Gatsby wears very bright clothing—super well tailored, over-the-top, put-together—that says, “I need to care about my appearance because I haven’t been educated, because I’m not really from the class I’m pretending to be from.”

Jordan Baker wears very flapper-esque clothing and her body is very strong, she’s a professional athlete. So her clothes say, “Hey, I’m the modern woman.” They’re very sportswear-oriented; in the 1920s sportswear was just becoming socially acceptable for clothes. And she’s the most modern woman that Fitzgerald really ever writes, in my opinion.

Daisy wears laces and whites because she’s Southern and she’s feminine and she’s always been taken care of by a man. They also have her in lavender … she does wear a lot of whites and lavenders, but feminine clothing.

And Tom Buchanan, her husband in the movie … he’s a polo player, so Fitzgerald describes him as a polo player with big, strapping black boots. And Luhrmann puts him in that outfit. He puts him in a tight, knit shirt, a blue shirt with white riding pants and big black boots, the first time we meet Tom Buchanan. So that says “I’m rich.”

Out of all the characters, whose clothing is most true to the era? Daisy. Daisy, Daisy, Daisy.

How much of the costuming was designed, as opposed to using real vintage clothing and accessories? I think 100 percent of them were designed from scratch. They used the clothing as inspiration. So they would take the patterns of the fabrics, they were trying to recreate things, but it’s a costume so they did everything. All that stuff is done by a designer.

What’s your favorite look in the movie? My favorite is Jordan Baker’s historically inaccurate pant suit.

Ha ha! Then what’s your favorite historically accurate look in the movie then? I would say the dress that Daisy wears when she’s first introduced.
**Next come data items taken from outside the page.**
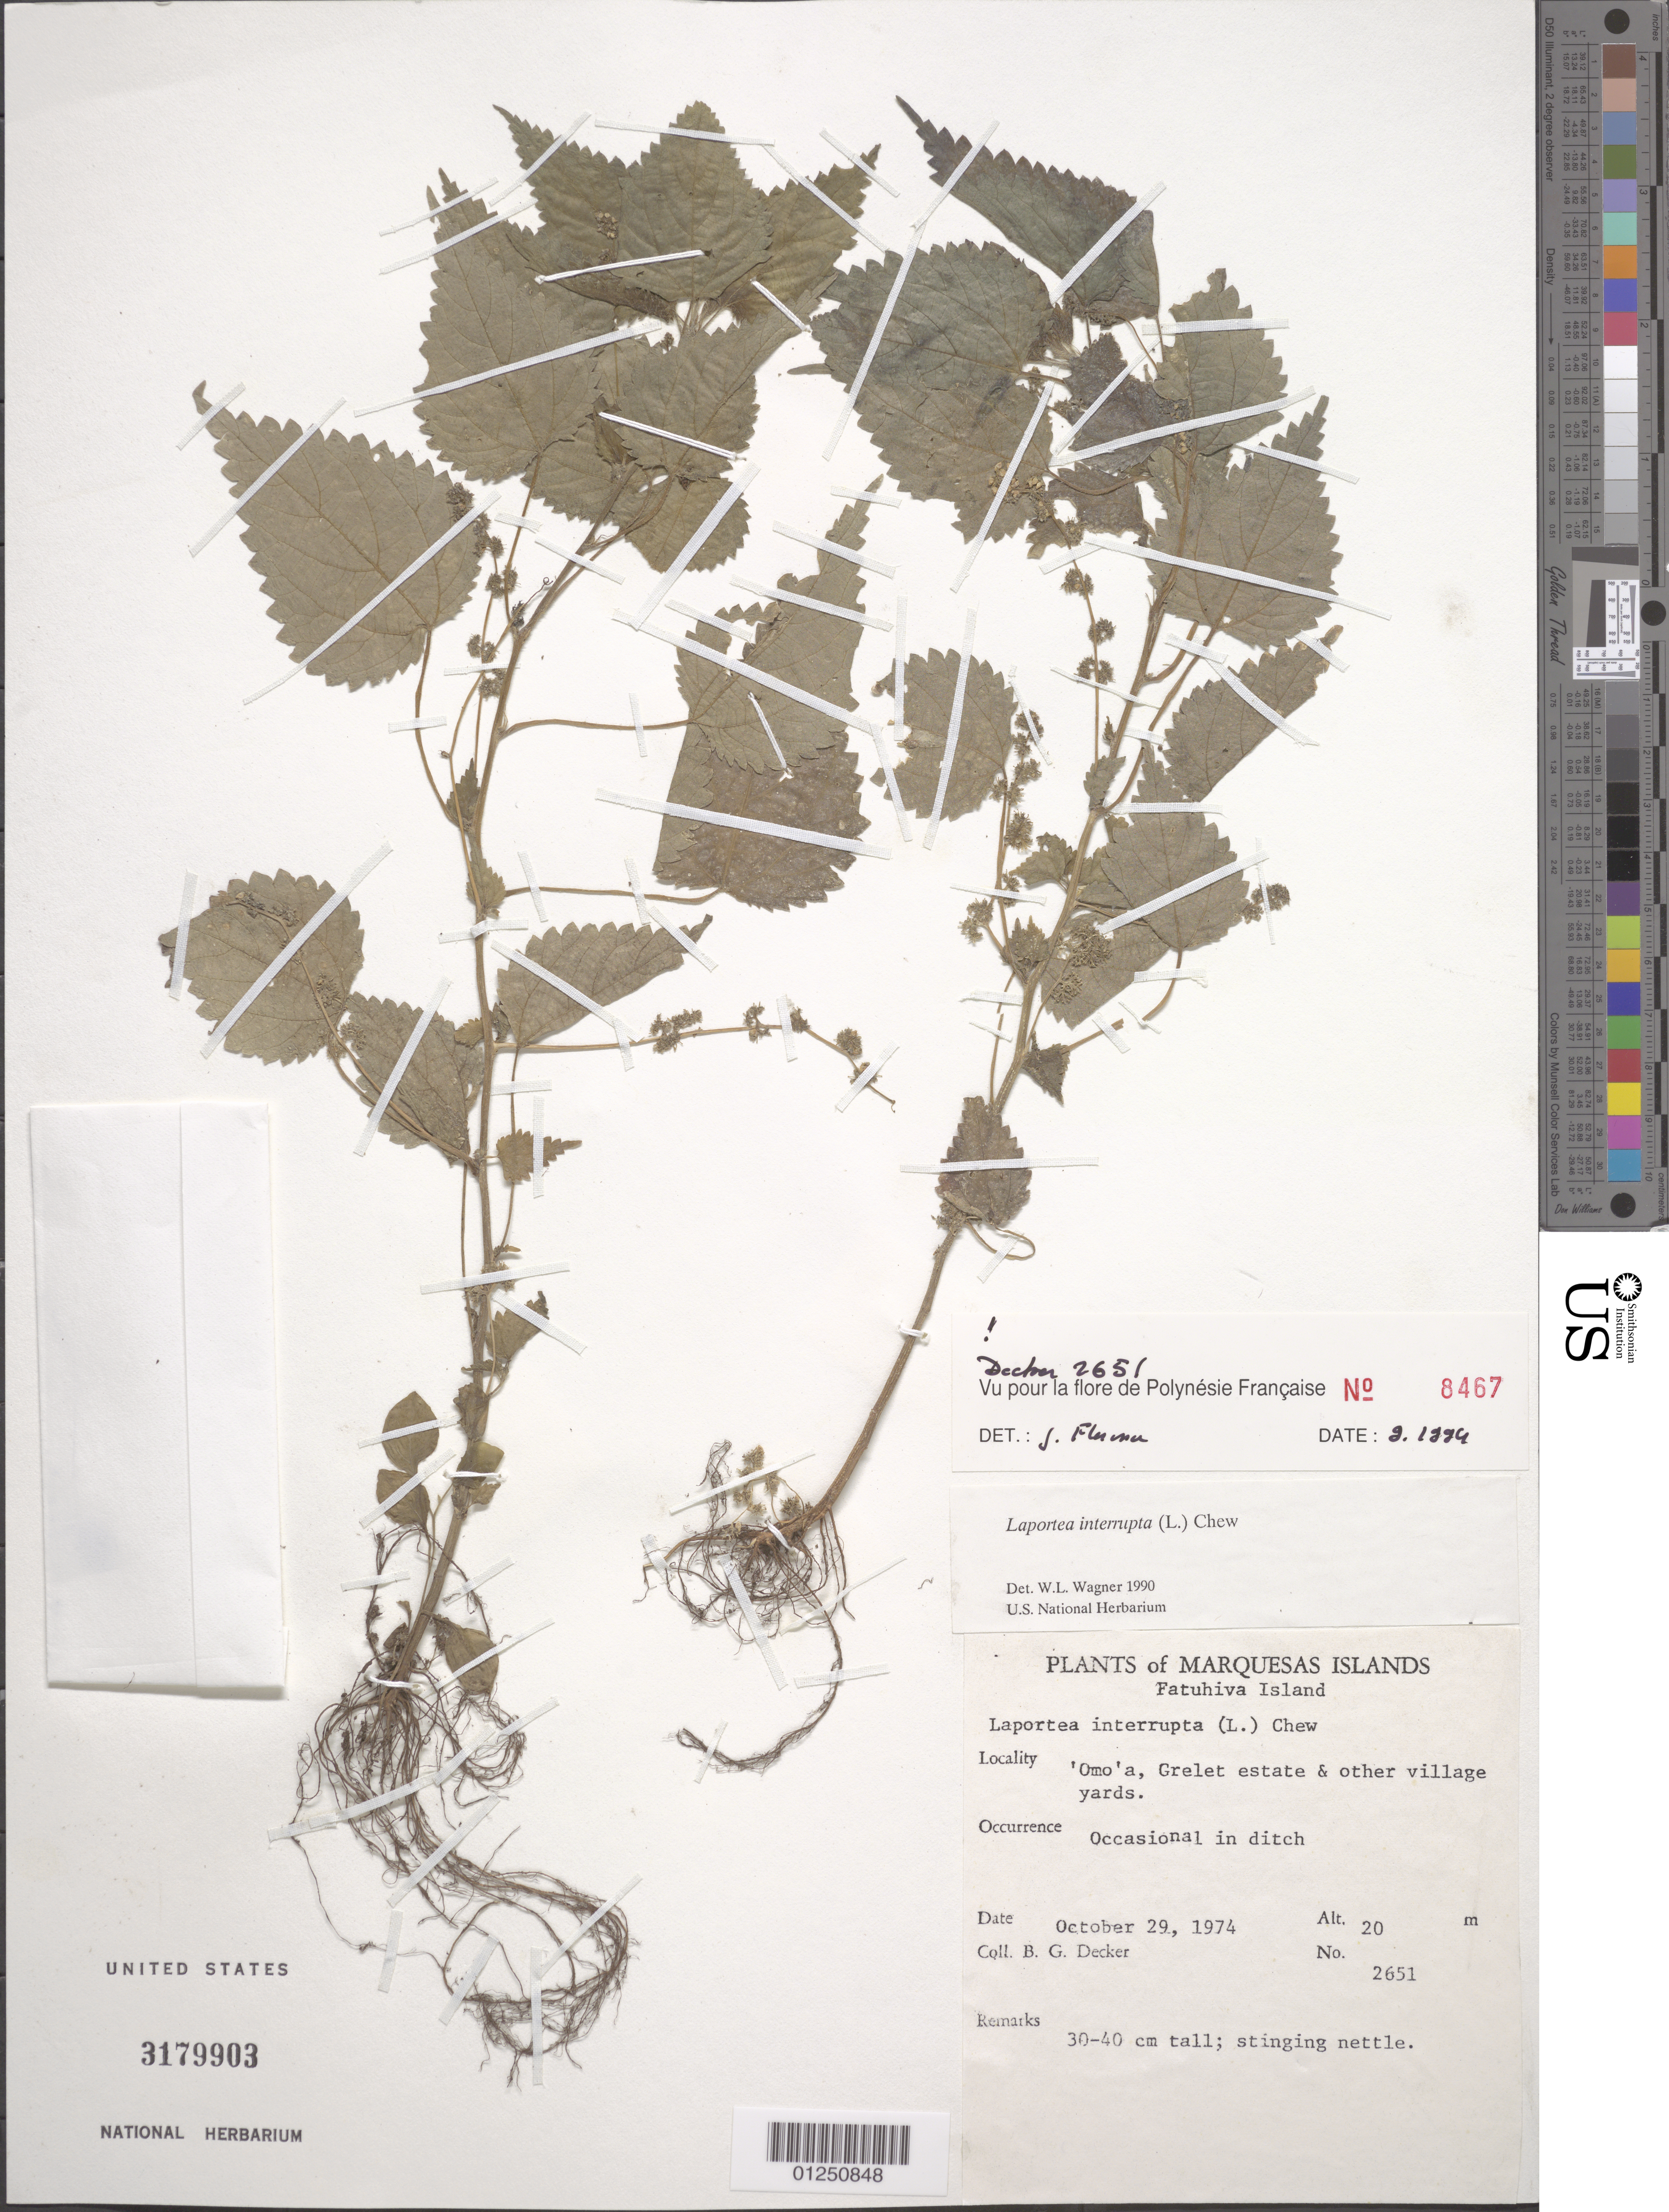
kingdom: Plantae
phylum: Tracheophyta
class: Magnoliopsida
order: Rosales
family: Urticaceae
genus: Laportea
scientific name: Laportea interrupta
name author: (L.) Chew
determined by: Wagner, W. L., (BOT), Smithsonian Institution - National Museum of Natural History (UNITED STATES)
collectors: B. G. Decker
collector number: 2651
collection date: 1974-10-29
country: French Polynesia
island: Fatu Hiva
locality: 'Omo'a, Grelet Estate and other village yards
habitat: Occasional in ditch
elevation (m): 20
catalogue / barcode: US 3179903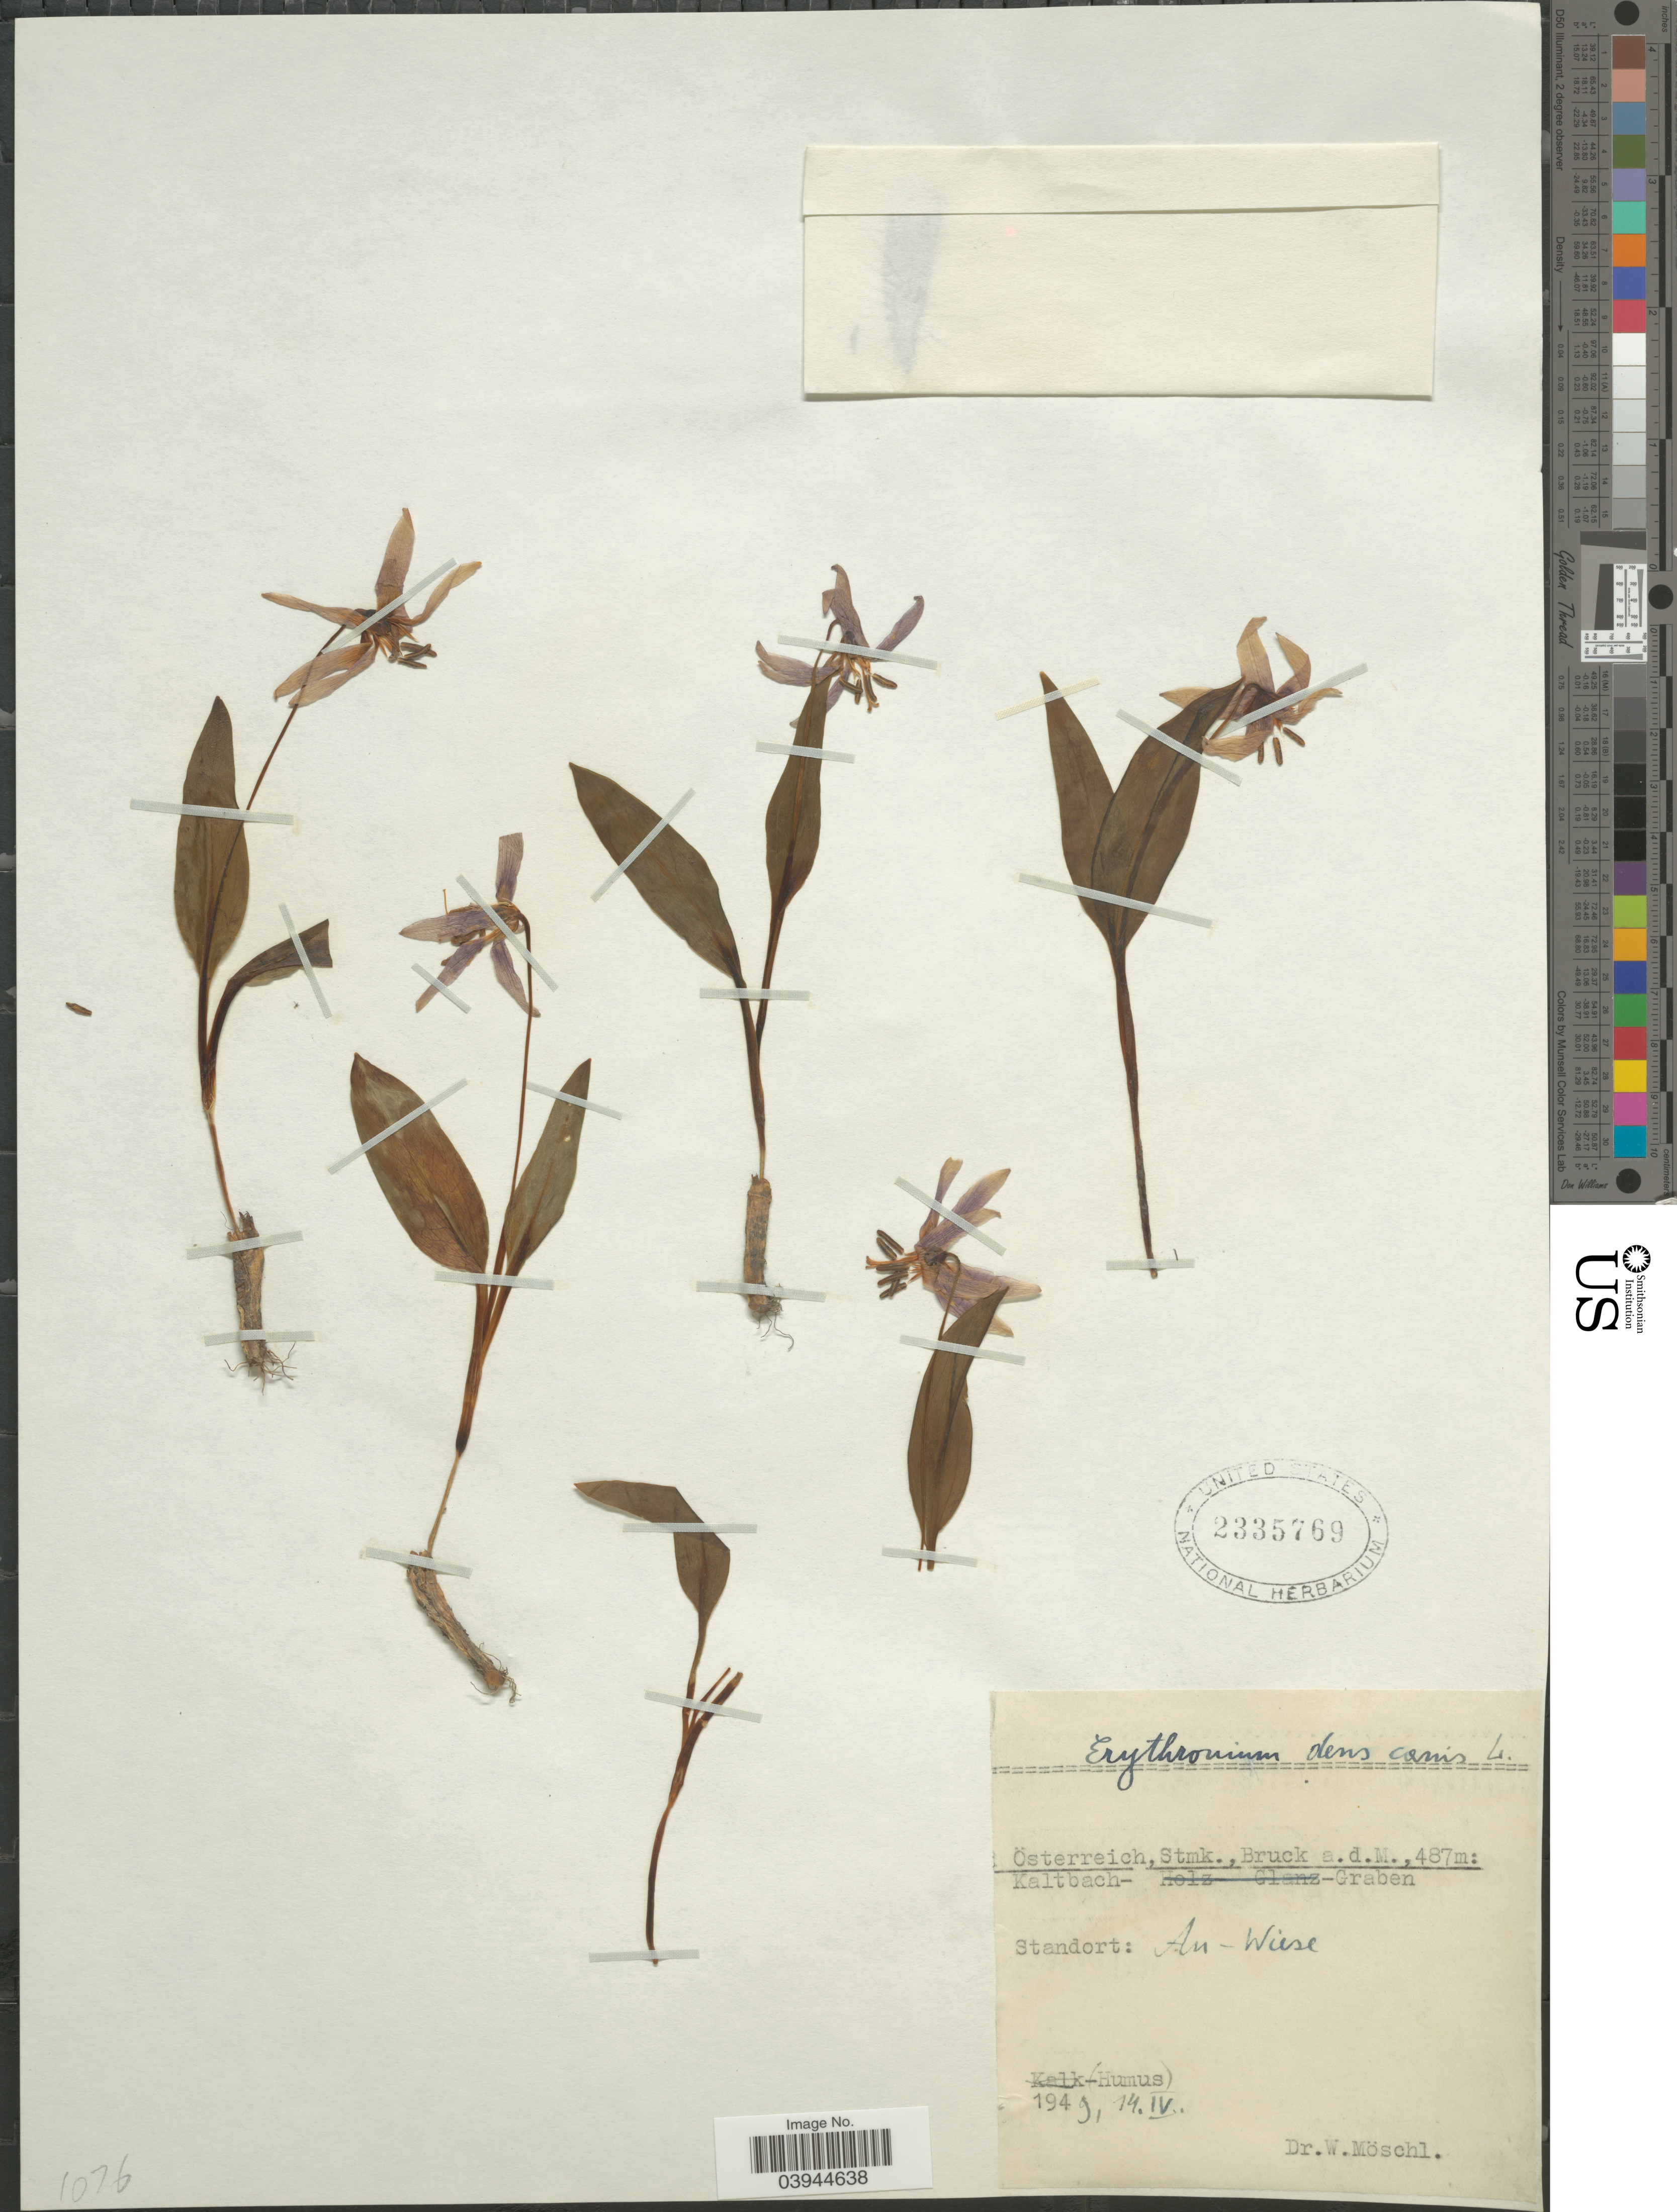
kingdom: Plantae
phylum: Tracheophyta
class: Liliopsida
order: Liliales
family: Liliaceae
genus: Erythronium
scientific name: Erythronium dens-canis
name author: L.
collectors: W. Moschl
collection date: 1949-04-14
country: Austria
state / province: Steiermark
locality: Österreich, Stmk., Bruck a.d. M. Kaltbach - Graben. An-Wiese.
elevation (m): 487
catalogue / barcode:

Retro looks are very in these days. What are some common misconceptions of 1920s style? Misconceptions are super short skirts, and that they came up out of nowhere. That’s really not true. Skirts had been on the rise for a decade before the 1920s. The hemlines had been rising. And it never gets to these comic proportions that we imagine, and it starts to recede then again past 1925, and then in 1927 it drops to the ground again. So we think of this flapper as lasting a very long time. The clothing represented in Gatsby is really 1919 to 1923, ’24, maybe. It was a short-lived period and the dresses weren’t as short.

Have you worked on movies before? No, this was my first gig, but I hope something else will come up, because people are into this stuff.

Was working on the movie an enjoyable experience? Well, it was great to be a part of something that I had spent so many years studying. It’s great to see something that I’ve had such a personal relationship with come to life, and to be able to share my knowledge and have it be really respected by people outside of my field, people outside of the academies. For a historian, it’s such an honor, and such an exciting thing to share with people, because we live in such insular worlds.